Rob Gould reports on what appears to have been interesting panel discussion on the future of statistics hosted by the UCLA Statistics Department. The panelists were Songchun Zhu (UCLA Statistics), Susan Paddock (RAND Corp.), and Jan de Leeuw (UCLA Statistics).
He describes Jan’s thoughts on the future of inference in the field of statistics:
Jan said that inference as an activity belongs in the substantive field that raised the problem. Statisticians should not do inference. Statisticians might, he said, design tools to help specialists have an easier time doing inference. But the inferential act itself requires intimate substantive knowledge, and so the statistician can assist, but not do.
I found this comment to be thought provoking. First of all, it sounds exactly like something Jan would say, which makes me smile. In principle, I agree with the premise. In order to make a reasonable (or intelligible) inference you have to have some knowledge of the substantive field. I don’t think that’s too controversial. However, I think it’s incredibly short-sighted to conclude therefore that statisticians should not be engaged in inference. To me, it seems more logical that statisticians should go learn some science. After all, we keep telling the scientists to learn some statistics.

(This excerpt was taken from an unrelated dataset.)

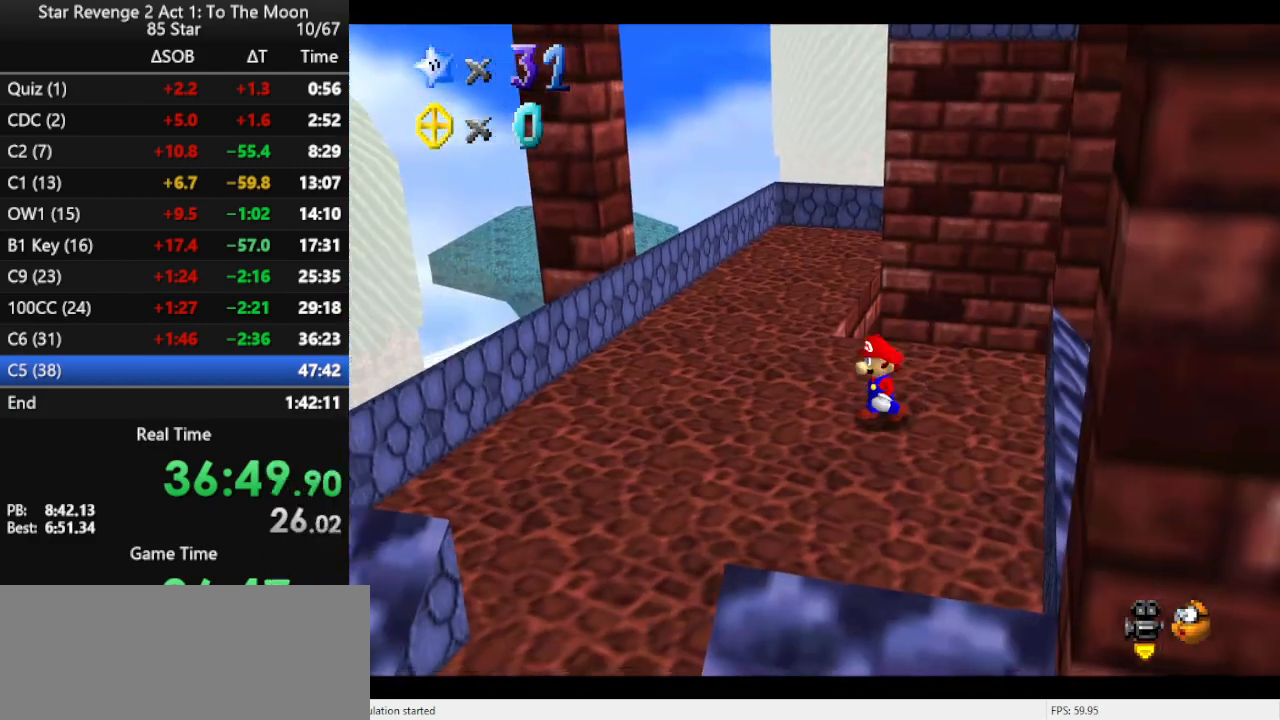
{"buttons": ["A"], "left_stick": "center", "events": [[467, "A", "down"]]}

In my experience, it’s not so easy to draw a clean line between the person analyzing the data and the person drawing the inferences. It’s generally not possible to say to someone, “Hey, I just analyze the data, I don’t care about your science.” For starters, that tends to make for bad collaborations. But more importantly, that kind of attitude assumes that you can effectively analyze the data without any substantive knowledge. That you can just “crunch the numbers” and produce a useful product.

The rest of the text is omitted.